====== MATERIAL SUPPLIED

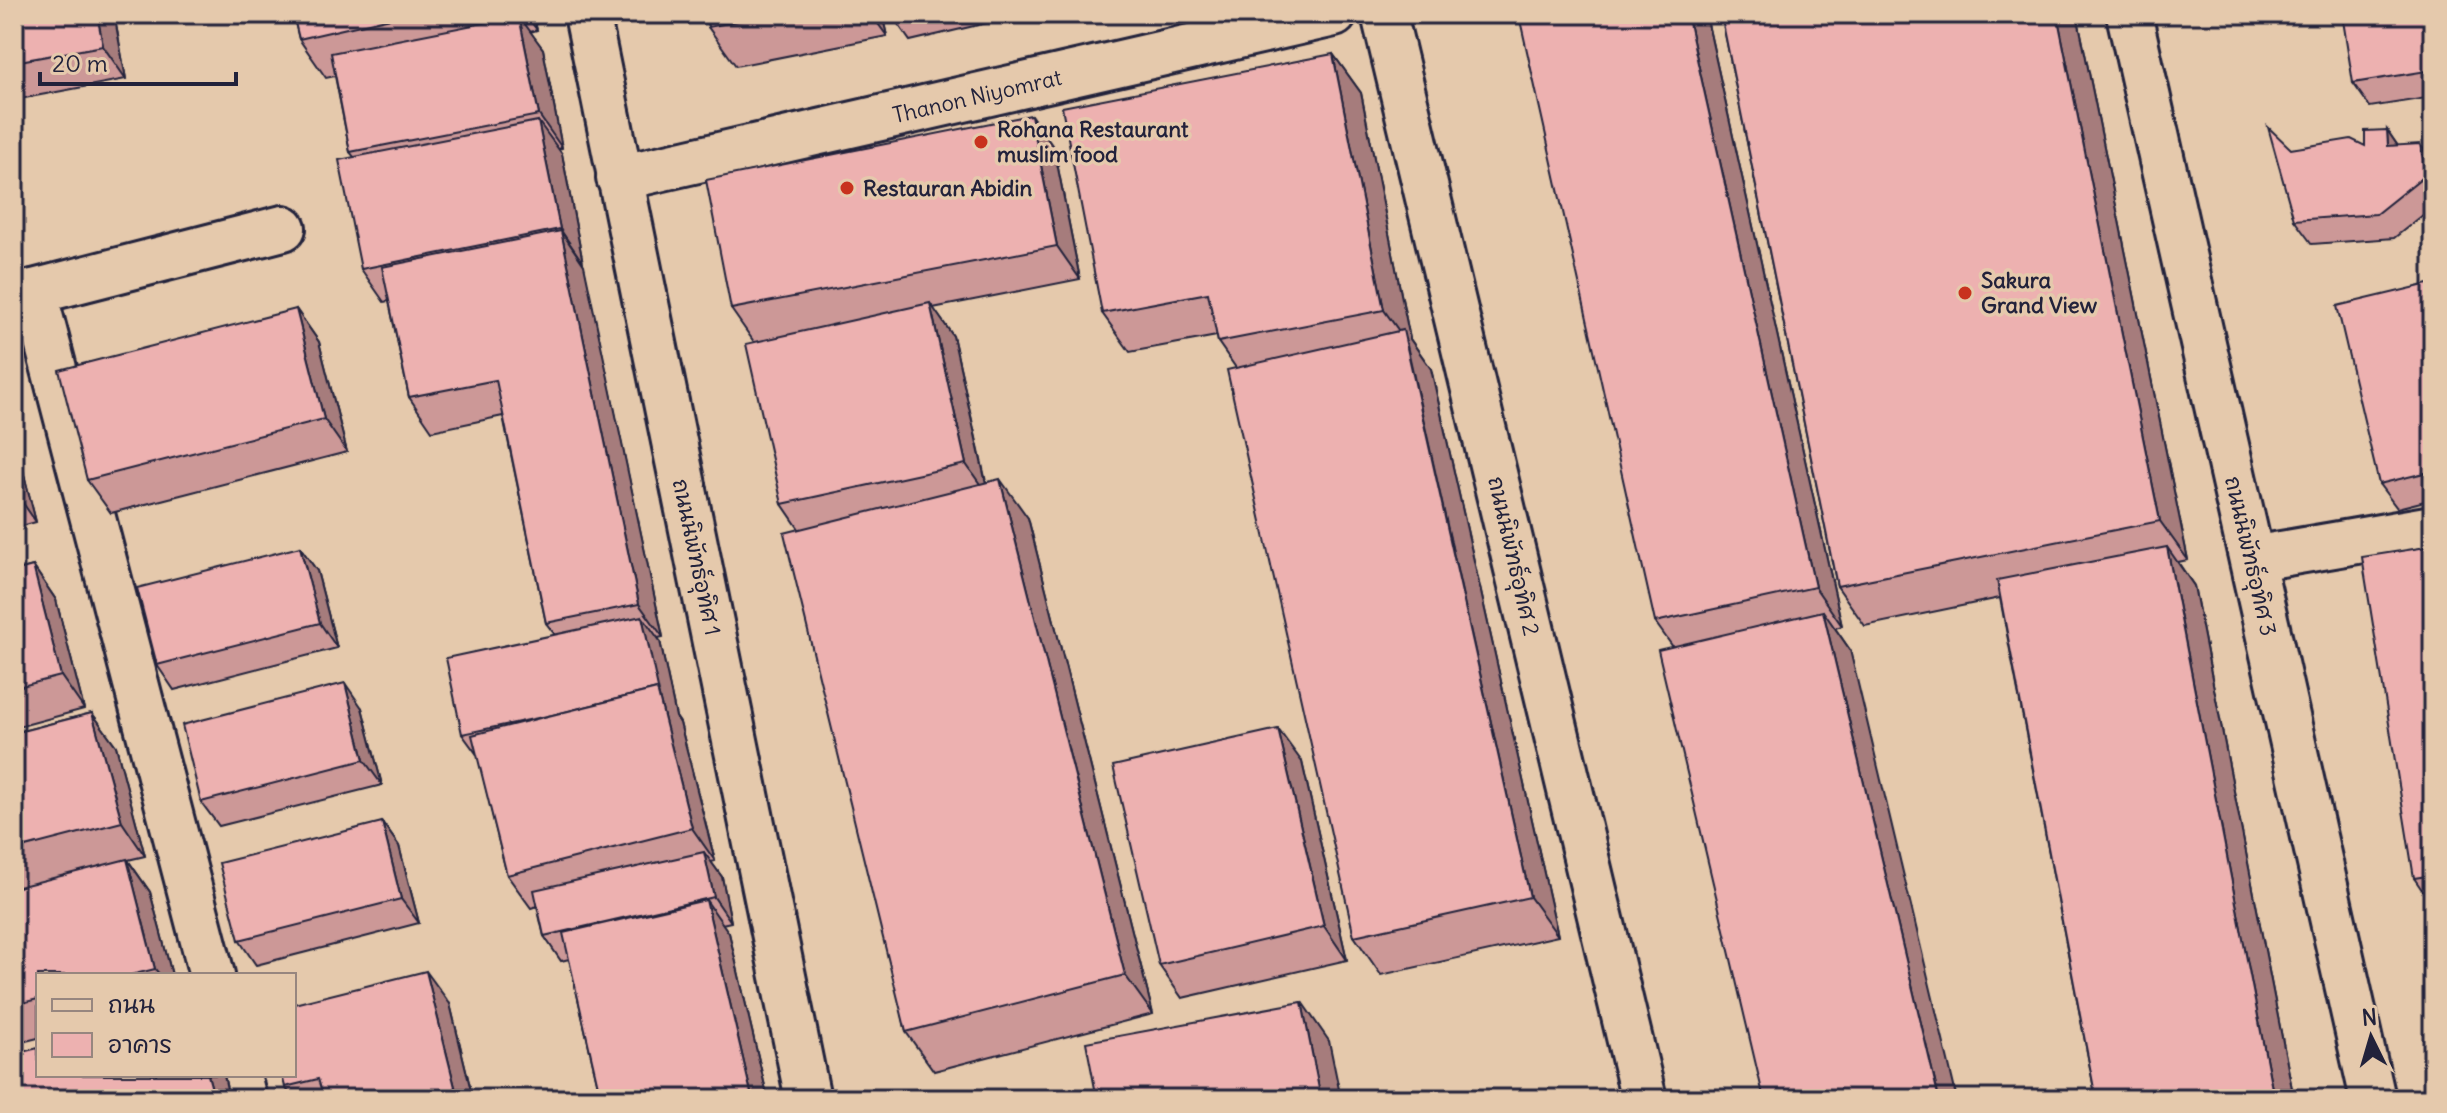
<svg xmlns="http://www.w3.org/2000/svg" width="2447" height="1113" font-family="Delius,'Playpen Sans Thai',sans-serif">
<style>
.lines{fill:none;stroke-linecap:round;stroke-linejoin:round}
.minor-casing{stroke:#22223b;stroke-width:50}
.minor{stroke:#e5c9ac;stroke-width:44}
.wall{fill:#cc9897;stroke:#22223b;stroke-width:2}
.shaded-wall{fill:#a67c7b;stroke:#22223b;stroke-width:2}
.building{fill:#edb1b0;stroke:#22223b;stroke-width:2}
.poi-dot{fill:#c8321e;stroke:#e5c9ac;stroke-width:3}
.labels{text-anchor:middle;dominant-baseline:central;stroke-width:7;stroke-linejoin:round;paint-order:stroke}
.street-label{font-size:22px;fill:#22223b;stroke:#e5c9ac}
.poi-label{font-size:22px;font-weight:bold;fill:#22223b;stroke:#e5c9ac;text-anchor:start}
</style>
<rect width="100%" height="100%" fill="#e5c9ac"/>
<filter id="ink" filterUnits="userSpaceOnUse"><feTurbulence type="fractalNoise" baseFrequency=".0125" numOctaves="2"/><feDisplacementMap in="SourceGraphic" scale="16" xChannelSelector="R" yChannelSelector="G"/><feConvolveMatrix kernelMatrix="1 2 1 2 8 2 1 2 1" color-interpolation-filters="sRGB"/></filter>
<g filter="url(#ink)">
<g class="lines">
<defs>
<g id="minor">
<path d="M587 14 808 1099"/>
<path d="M1384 14 1644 1099"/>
<path d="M2129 14 2373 1099"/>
<path d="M619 178 1334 14"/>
<path d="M34 292 212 975"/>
<path d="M14 297 283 228"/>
<path d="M2252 559 2433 528"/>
<path d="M238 1075 244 1099"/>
</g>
</defs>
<use href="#minor" class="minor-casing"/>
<use href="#minor" class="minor"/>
</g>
<g class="wall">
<path d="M14 14H114L126 79 14 100Z"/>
<path d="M293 14H533L537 30 530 32 543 49 562 148 558 149 562 154 583 263 663 637 658 638 660 641 676 717 680 723 715 861 711 862 722 877 731 922 722 924 729 933 768 1099H601L569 959 561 961 544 936 537 906 531 908 507 875 478 756 462 734 555 635 546 623 503 416 432 431 409 397 389 301 384 302 361 269 354 157 350 152 335 76 326 78 299 39Z"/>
<path d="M706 14H882L887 36 736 66 708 27Z"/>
<path d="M891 14H1025L910 41Z"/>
<path d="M1721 14H2077L2188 560 2178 562 2194 586 2294 1099H2096L2000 598 1865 626 1837 586Z"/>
<path d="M2433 14V97L2370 107 2353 83Z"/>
<path d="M1708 24 1842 626 1835 628 1850 650 1673 647 1655 622Z"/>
<path d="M1333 54 1361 93 1410 339 1431 369 1558 936 1381 975 1354 936 1236 368 1218 342 1217 336 1130 352 1102 313Z"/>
<path d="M2387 130 2398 146 2433 162V207L2394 238 2312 244 2294 220 2291 149 2365 146Z"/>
<path d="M1054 148 1080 279 933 308 953 336 986 482 1028 518 1153 1014 934 1071 906 1032 799 529 782 504 754 342 731 309Z"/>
<path d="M2433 283V499L2397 508 2379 484Z"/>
<path d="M296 309 319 342 347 452 111 513 87 480Z"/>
<path d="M14 435 36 522 14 528Z"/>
<path d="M2433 546V906L2414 878Z"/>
<path d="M300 547 317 571 337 648 174 690 157 665Z"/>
<path d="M33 566 56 600 84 709 14 728V571Z"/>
<path d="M362 708 382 785 219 826 201 802Z"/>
<path d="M92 713 116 746 145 856 128 860 150 892 172 975H38V1038L14 1044V733Z"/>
<path d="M1302 762 1347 960 1182 998 1159 965Z"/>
<path d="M382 822 399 846 419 923 256 965 239 940Z"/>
<path d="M450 1004 473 1099H294L285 1087Z"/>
<path d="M224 1075 229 1099H14Z"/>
</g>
<g class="shaded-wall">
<path d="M97 14H114L126 79 103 46Z"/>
<path d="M525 14H533L537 30Z"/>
<path d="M871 14H882L887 36Z"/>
<path d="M1687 14H1701L1708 24 1842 626 1815 587Z"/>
<path d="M2057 14H2077L2188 560 2160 521Z"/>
<path d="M519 16 543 49 562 148 539 115Z"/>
<path d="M1333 54 1361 93 1410 339 1431 369 1558 936 1530 897 1406 341 1384 310Z"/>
<path d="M1031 115 1054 148 1080 279 1057 246Z"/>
<path d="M538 121 562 154 583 263 560 229Z"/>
<path d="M2387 130 2404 155 2388 146Z"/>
<path d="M2420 144 2433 162V184L2426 174Z"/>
<path d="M561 231 584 265 663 637 639 604Z"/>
<path d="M930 303 953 336 989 497 966 464Z"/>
<path d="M296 309 319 342 347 452 324 419Z"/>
<path d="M14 435 36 522 14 490Z"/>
<path d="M1000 479 1028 518 1153 1014 1125 975Z"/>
<path d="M300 547 317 571 337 648 320 623Z"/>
<path d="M2167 547 2194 586 2294 1099H2274Z"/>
<path d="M33 566 56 600 84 709 61 676Z"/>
<path d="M1823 611 1850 650 1957 1099H1939Z"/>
<path d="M642 616 660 641 676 717 680 723 715 861 692 828 657 689Z"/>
<path d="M345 683 362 708 382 785 364 760Z"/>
<path d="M92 713 116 746 145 856 122 822Z"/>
<path d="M1278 729 1302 762 1347 960 1324 926Z"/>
<path d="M382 822 399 846 419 923 401 899Z"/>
<path d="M704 852 722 877 731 922 714 897Z"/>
<path d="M127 859 150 892 172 975H160L155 969Z"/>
<path d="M706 900 729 933 768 1099H755L751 1093Z"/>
<path d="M426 971 450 1004 473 1099H458Z"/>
<path d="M1302 1002 1329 1041 1341 1099H1321Z"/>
<path d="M208 1075H224L229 1099H217L213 1093Z"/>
</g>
<g class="building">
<path d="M14 14H97L103 46 14 62Z"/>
<path d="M293 14H408L299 39Z"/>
<path d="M706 14H773L708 27Z"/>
<path d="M1548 14H1687L1815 587 1655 622 1520 20Z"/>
<path d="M1721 14H2057L2160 521 1837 586Z"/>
<path d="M2342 14H2433V70L2353 83Z"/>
<path d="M519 16 539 115 350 152 331 53Z"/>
<path d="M1333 54 1384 310 1218 342 1208 293 1102 313 1062 107Z"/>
<path d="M1031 115 1057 246 731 309 706 180Z"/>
<path d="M538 121 560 229 361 269 339 160Z"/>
<path d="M2268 127 2291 149 2351 139 2365 146V131L2387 130 2388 146 2420 144 2426 174 2376 214 2294 220Z"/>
<path d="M561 231 639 604 546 623 496 380 409 397 382 267Z"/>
<path d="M2433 283V471L2379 484 2337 306Z"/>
<path d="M930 303 966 464 782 504 746 344Z"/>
<path d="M296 309 324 419 87 480 59 370Z"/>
<path d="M1403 330 1530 897 1354 936 1227 370Z"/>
<path d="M1000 479 1125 975 906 1032 784 533Z"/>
<path d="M2433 546V875L2414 878 2362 557Z"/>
<path d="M300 547 320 623 157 665 137 588Z"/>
<path d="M2167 547 2274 1099H2096L1997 580Z"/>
<path d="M33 566 61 676 14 688V571Z"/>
<path d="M1823 611 1939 1099H1764L1658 650Z"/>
<path d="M642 616 659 693 657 689 552 715 462 734 446 658Z"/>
<path d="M345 683 364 760 201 802 182 725Z"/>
<path d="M657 689 692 828 507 875 472 735Z"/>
<path d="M92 713 122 822 14 850V733Z"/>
<path d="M1278 729 1324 926 1159 965 1113 766Z"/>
<path d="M382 822 401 899 239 940 219 863Z"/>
<path d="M704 852 714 897 544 936 534 890Z"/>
<path d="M127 859 155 969 131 975H38V999L14 1005V888Z"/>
<path d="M706 900 751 1093 726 1099H601L563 933Z"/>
<path d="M426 971 458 1099H324L318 1079 285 1087 282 1075H294V1004Z"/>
<path d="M1302 1002 1321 1099H1097L1086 1042Z"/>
<path d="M38 1048V1075H208L213 1093 190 1099H14V1054Z"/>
</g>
</g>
<g class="poi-dot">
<circle cx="981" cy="142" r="8"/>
<circle cx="847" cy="188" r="8"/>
<circle cx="1965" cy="293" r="8"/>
</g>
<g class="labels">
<g class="street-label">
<text transform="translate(977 96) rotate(-13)">Thanon Niyomrat</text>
<text transform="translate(1514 556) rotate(77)">ถนนนิพัทธ์อุทิศ 2</text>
<text transform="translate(2251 556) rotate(77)">ถนนนิพัทธ์อุทิศ 3</text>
<text transform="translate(697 557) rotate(78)">ถนนนิพัทธ์อุทิศ 1</text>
</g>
<g class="poi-label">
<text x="997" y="129">Rohana Restaurant<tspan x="997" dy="25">muslim food</tspan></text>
<text x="863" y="188">Restauran Abidin</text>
<text x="1981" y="280">Sakura<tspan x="1981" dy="25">Grand View</tspan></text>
</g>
</g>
<rect width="2447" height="1113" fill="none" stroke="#e5c9ac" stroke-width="48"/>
<rect x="24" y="24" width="2399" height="1065" fill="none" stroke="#22223b" stroke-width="3" filter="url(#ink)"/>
<rect x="36" y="973" width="260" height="104" fill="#e5c9ac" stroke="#97867f" stroke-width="2"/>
<rect x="52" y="999" width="40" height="12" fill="#e5c9ac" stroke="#97867f" stroke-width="2"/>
<text x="108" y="1013" font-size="24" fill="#22223b">ถนน</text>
<rect x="52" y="1033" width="40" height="24" fill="#edb1b0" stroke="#97867f" stroke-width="2"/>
<text x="108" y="1053" font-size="24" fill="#22223b">อาคาร</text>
<g transform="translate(2371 1037) rotate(355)" stroke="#e5c9ac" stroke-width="6" paint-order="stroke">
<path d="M0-6L14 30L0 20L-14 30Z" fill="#22223b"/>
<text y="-12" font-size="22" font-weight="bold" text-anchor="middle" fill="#22223b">N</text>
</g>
<path d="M40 72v12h196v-12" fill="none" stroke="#22223b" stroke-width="4"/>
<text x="52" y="72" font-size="24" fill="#22223b" stroke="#e5c9ac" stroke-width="6" paint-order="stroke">20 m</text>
</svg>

============

__WHAT YOU SHOULD DO__. The answer must consist of every line from the data that holds the string "lines".

__EXPECTED ANSWER__.
.lines{fill:none;stroke-linecap:round;stroke-linejoin:round}
<g class="lines">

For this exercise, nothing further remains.